### Source data
++++
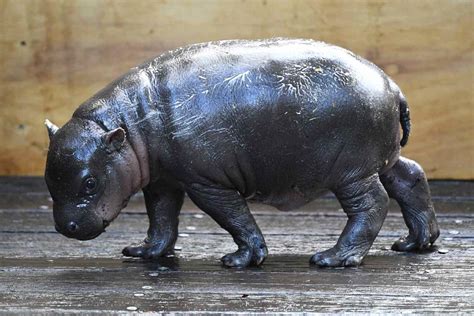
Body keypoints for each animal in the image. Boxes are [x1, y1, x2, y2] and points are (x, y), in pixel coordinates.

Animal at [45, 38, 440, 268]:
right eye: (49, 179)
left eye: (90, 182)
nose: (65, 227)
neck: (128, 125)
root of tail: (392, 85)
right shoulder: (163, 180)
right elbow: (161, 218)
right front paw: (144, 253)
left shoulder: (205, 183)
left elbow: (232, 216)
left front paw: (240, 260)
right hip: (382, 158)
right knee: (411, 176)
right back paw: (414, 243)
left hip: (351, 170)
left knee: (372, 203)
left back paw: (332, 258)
++++
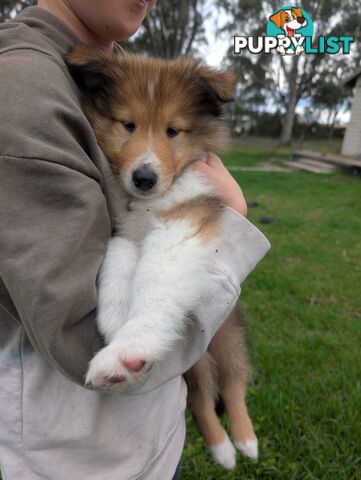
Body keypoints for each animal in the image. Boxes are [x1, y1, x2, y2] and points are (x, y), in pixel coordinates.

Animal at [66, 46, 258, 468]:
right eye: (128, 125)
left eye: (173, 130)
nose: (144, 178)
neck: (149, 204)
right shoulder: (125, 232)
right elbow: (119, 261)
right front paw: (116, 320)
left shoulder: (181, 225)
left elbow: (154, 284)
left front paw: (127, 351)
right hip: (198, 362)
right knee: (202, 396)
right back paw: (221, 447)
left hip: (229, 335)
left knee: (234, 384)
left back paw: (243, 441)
++++
### Work order
The answer is the run of lines above from the line containing "root of tail: (392, 85)" through the line containing "left back paw: (332, 258)", copied exactly and alone.

### Result
root of tail: (392, 85)
right shoulder: (163, 180)
right elbow: (161, 218)
right front paw: (144, 253)
left shoulder: (205, 183)
left elbow: (232, 216)
left front paw: (240, 260)
right hip: (382, 158)
right knee: (411, 176)
right back paw: (414, 243)
left hip: (351, 170)
left knee: (372, 203)
left back paw: (332, 258)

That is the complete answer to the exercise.